From Countering Bean Counting - Organization Repository Analysis

# Github Repositories
repos_closed <- read_rds("imported_data/repos_closed.Rds")

repos_closed <- repos_closed %>% 
  select(project=github_org, repo=full_name, repo_short=name, description, sponsor=company) %>%
  mutate(commit_access = "closed",
         # misspelled Red Hat in original
         sponsor=str_replace(sponsor, "Redhat", "Red Hat"))

# Commit Log for Repositories (last 6 months)
gitlog_closed_projects <- read_rds("imported_data/commit_log_closed_Jun2018.Rds")

gitlog_closed_projects <- gitlog_closed_projects %>%
  select(project=github_org,
         repo,
         commit.committer.date, 
         # author_name=commit.author.name, author_email=commit.author.email, author_login=author.login,
         committer_name=commit.committer.name, committer_email=commit.committer.email, committer_login=committer.login,
         sha,
         committer_company_name=company) %>%
 mutate(commit_month=floor_date(as.Date(commit.committer.date), unit="months")) %>%
 select(-commit.committer.date) %>%
  filter(commit_month > "2017-12-01")

# Commit Activity for Contributors to the Company Repositories Above
# affliated_commits_closed <- read_rds("imported_data/commit_activity_closed_Jun2018.Rds")

Combined Repo List

Make a consolidated list of repos and add information about whether it’s a company-owned or public repository.

repos <- bind_rows(repos_open, repos_closed)

Consolidated Commit Logs

Combine the commit logs.

# bind rows on commit logs
gitlog <- bind_rows(gitlog_closed_projects, gitlog_open_projects)

Verify Company Distribution for Closed Projects

Closed projects come from official company repositories. The assumption for this analysis is that committers to these projects are employees of the company, or some other way affiliated in an official capacity. The following plots show the distribution of the committers on these repositories.

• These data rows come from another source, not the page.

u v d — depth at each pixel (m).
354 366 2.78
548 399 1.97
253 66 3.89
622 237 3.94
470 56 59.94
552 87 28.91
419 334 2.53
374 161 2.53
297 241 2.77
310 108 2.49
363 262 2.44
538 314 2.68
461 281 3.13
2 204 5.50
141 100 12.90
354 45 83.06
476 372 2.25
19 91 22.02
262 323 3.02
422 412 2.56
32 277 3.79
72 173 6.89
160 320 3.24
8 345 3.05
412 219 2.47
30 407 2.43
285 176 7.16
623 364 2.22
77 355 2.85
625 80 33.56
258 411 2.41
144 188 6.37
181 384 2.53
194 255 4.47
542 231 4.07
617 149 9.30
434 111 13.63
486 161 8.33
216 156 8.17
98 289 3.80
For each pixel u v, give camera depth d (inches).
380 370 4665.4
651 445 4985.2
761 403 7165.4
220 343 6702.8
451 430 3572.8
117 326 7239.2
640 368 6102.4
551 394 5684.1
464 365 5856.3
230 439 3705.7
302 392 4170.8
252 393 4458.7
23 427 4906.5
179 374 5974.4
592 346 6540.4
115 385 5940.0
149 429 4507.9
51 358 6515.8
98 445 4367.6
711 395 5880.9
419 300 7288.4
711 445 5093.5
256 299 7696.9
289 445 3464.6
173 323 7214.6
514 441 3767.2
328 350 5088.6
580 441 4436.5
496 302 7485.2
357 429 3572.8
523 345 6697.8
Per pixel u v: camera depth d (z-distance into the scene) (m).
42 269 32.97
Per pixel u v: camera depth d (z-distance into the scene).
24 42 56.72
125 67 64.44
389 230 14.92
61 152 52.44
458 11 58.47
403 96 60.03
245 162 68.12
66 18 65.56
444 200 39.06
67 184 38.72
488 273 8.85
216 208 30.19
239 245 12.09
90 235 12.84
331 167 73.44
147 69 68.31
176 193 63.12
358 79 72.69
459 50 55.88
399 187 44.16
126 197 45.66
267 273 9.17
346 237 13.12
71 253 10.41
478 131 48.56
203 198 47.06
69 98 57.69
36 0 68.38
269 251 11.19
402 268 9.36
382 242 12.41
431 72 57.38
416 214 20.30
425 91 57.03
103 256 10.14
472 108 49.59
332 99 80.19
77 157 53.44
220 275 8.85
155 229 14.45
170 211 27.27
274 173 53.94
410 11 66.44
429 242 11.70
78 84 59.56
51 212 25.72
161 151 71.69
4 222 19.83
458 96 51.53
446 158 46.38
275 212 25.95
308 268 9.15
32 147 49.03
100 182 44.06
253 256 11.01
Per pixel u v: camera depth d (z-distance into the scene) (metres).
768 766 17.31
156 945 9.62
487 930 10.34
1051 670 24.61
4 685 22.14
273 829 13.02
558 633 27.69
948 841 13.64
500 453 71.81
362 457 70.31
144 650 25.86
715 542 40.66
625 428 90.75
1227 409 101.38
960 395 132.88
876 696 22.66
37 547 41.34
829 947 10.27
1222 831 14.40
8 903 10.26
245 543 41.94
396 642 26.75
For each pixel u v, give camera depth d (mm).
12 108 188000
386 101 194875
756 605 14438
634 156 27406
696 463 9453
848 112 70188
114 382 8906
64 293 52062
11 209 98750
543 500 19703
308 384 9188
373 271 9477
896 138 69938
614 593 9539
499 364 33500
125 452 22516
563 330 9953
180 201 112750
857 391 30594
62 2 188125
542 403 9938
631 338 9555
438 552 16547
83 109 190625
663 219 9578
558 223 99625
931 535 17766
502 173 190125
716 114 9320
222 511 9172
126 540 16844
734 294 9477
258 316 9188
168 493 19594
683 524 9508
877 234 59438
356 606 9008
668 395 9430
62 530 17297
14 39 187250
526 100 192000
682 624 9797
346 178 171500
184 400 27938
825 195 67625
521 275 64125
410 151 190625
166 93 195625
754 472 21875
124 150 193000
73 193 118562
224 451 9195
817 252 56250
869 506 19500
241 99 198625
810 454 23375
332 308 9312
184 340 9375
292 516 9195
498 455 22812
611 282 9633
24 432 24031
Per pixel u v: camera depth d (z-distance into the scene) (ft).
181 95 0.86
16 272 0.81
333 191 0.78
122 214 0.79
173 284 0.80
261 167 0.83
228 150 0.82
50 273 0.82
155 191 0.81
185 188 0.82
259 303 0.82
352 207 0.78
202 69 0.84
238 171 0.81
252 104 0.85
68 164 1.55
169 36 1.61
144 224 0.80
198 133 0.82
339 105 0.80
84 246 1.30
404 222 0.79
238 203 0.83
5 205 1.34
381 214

Note that identification is really hard and these plots will show how much obfuscation exists even on mostly known repositories.

company_id_lookup <- bind_rows(
  gitlog_open_projects %>% select(company_name=author_company_name, email=author_email) %>% unique(),
  gitlog_open_projects %>% select(company_name=committer_company_name, email=committer_email) %>% unique())

company_id_lookup <- company_id_lookup %>%
  separate(email, c("user", "email_host"), sep="@") %>%
  mutate(email_domain = suffix_extract(email_host)$domain) %>%
  select(-user, -email_host) %>%
  unique() %>%
  filter(! is.na(company_name))

# manually add missing ones
missing_companies <- read_csv('
Pivotal,pivotal
Oracle,oracle
AT&T,attlocal
AT&T,att
Huawei,huawei
', col_names=c("company_name", "email_domain"))

company_id_lookup <- bind_rows(company_id_lookup, missing_companies)

project_contributors <-  gitlog %>%
  select(project, repo, author_email, committer_email, activity_month=commit_month, sha) %>%
  unite(email, author_email, committer_email) %>%
  separate_rows(email, sep="_", convert=TRUE) %>%
  filter(! is.na(email)) # filter out entries with no email, will double check for missing in the next step

# get missing sha's (committer is na)
missing_contributors <- project_contributors %>%
  anti_join(gitlog %>% select(sha))

print(paste("Missing Contributors:", nrow(missing_contributors)))
## [1] "Missing Contributors: 0"
# match email domains to lookup list
project_contributors <- project_contributors %>%
  separate(email, c("user", "email_host"), sep="@", remove=FALSE) %>%
  mutate(email_domain = suffix_extract(email_host)$domain) %>%
  select(-user) %>%
  left_join(company_id_lookup) %>%
  unique()

# add repo data

project_contributors_join <- project_contributors %>%
  left_join(repos)

# set domain type

project_contributors_join <- project_contributors_join %>%
  mutate(domain_type = ifelse(is.na(company_name), "No Domain Info",
                              ifelse(str_detect(company_name, " Email"), "Personal", 
                                     ifelse(company_name == sponsor, "Employee",
                                            ifelse(company_name == "GitHub", "GitHub",
                                                   "Other Organization")))))
project_contributors_sponsor_summary <- project_contributors_join %>%
  group_by(commit_access, sponsor, project) %>%
  mutate(total_commits=n()) %>%
  group_by(commit_access, sponsor, project, domain_type) %>%
  summarise(num_commits=n(), 
            pct_commits=round(num_commits/first(total_commits), 3), 
            total_commits=first(total_commits))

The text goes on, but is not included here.